Thousands of migrants embark each year on the crossing, often departing in small, inflatable boats from Libya with hopes of reaching Europe.
So far this year, 866 migrant deaths have been recorded in the Mediterranean, according to the U.N. migration agency. Most of them, 723, died on the central Mediterranean route where the MSF vessel was operating.
MSF’s research ship, the “Geo Barents”, was seized on July 2 in Augusta, Sicily, during an inspection which found 22 deficiencies, the charity said in a statement.
While it is willing to comply with authorities’ requirements, MSF added that such inspections “represent an opportunity for authorities to pursue political objectives under the guise of administrative procedures”.
It said that Italian authorities had detained NGO vessels on 13 occasions since 2019, four of which were currently detained, “leaving almost no lifesaving activities in the central Mediterranean Sea”.
Italian port authorities in Augusta declined to comment and the Transport and Infrastructure Ministry was not immediately available to comment.
A U.N. report in May said that the EU and member states were partly to blame for migrant deaths due to various factors including obstruction of humanitarian rescue efforts.

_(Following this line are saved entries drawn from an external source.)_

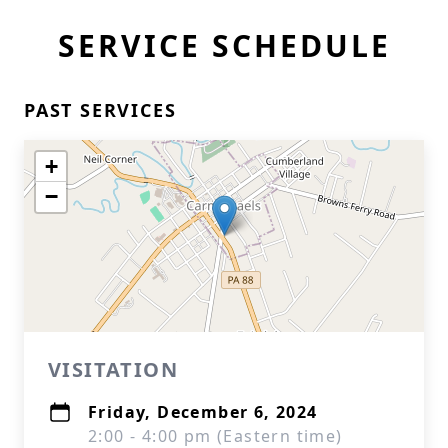
SERVICE SCHEDULE
PAST SERVICES
+
−
VISITATION
Friday, December 6, 2024
2:00 - 4:00 pm (Eastern time)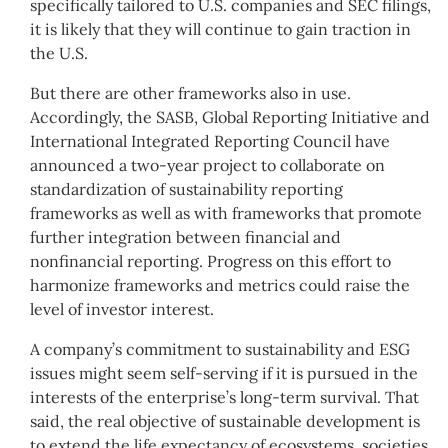
specifically tailored to U.S. companies and SEC filings,
it is likely that they will continue to gain traction in
the U.S.
But there are other frameworks also in use.
Accordingly, the SASB, Global Reporting Initiative and
International Integrated Reporting Council have
announced a two-year project to collaborate on
standardization of sustainability reporting
frameworks as well as with frameworks that promote
further integration between financial and
nonfinancial reporting. Progress on this effort to
harmonize frameworks and metrics could raise the
level of investor interest.
A company’s commitment to sustainability and ESG
issues might seem self-serving if it is pursued in the
interests of the enterprise’s long-term survival. That
said, the real objective of sustainable development is
to extend the life expectancy of ecosystems, societies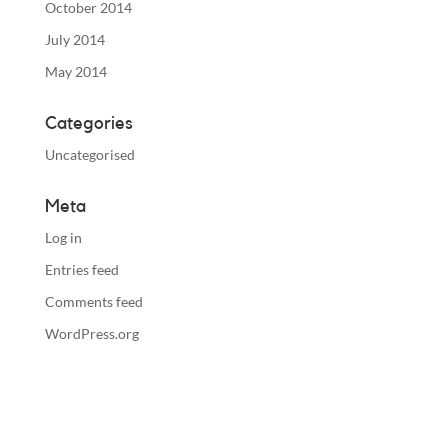
October 2014
July 2014
May 2014
Categories
Uncategorised
Meta
Log in
Entries feed
Comments feed
WordPress.org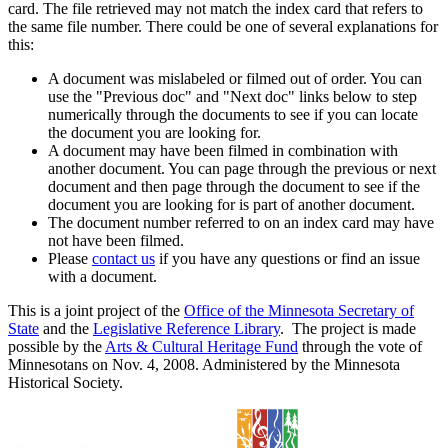
card. The file retrieved may not match the index card that refers to
the same file number. There could be one of several explanations for
this:
A document was mislabeled or filmed out of order. You can
use the "Previous doc" and "Next doc" links below to step
numerically through the documents to see if you can locate
the document you are looking for.
A document may have been filmed in combination with
another document. You can page through the previous or next
document and then page through the document to see if the
document you are looking for is part of another document.
The document number referred to on an index card may have
not have been filmed.
Please
contact us
if you have any questions or find an issue
with a document.
This is a joint project of the
Office of the Minnesota Secretary of
State
and the
Legislative Reference Library
. The project is made
possible by the
Arts & Cultural Heritage Fund
through the vote of
Minnesotans on Nov. 4, 2008. Administered by the Minnesota
Historical Society.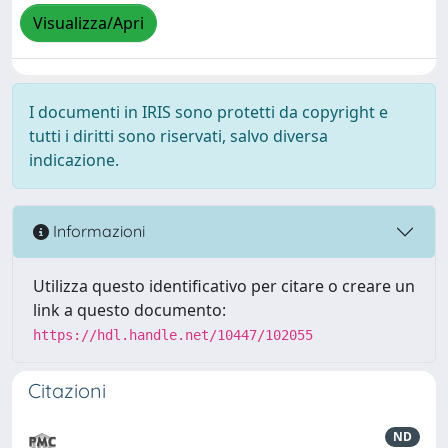
Visualizza/Apri
I documenti in IRIS sono protetti da copyright e
tutti i diritti sono riservati, salvo diversa
indicazione.
Informazioni
Utilizza questo identificativo per citare o creare un
link a questo documento:
https://hdl.handle.net/10447/102055
Citazioni
ND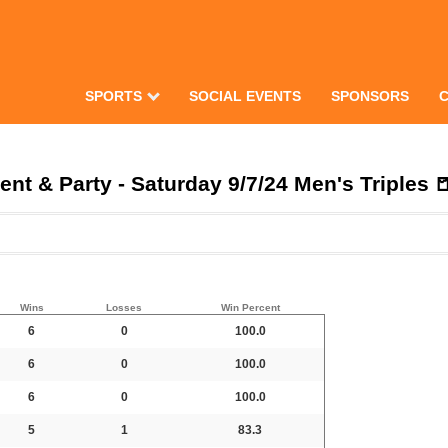
SPORTS
SOCIAL EVENTS
SPONSORS
t & Party - Saturday 9/7/24 Men's Triples 
Wins
Losses
Win Percent
6
0
100.0
6
0
100.0
6
0
100.0
5
1
83.3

The EU has not only cut back its own official search and rescue operations but governments have prevented humanitarian agencies from rescuing migrants in distress by impounding their vessels and targeting individuals with administrative and criminal proceedings, the report said.
The “Geo Barents” had rescued more than 400 people including dozens of unaccompanied children from rubber and wooden and fibreglass boats in back-to-back operations during June, an MSF spokesman told Reuters. Many were from countries experiencing conflict including Syria, Ethiopia and Mali.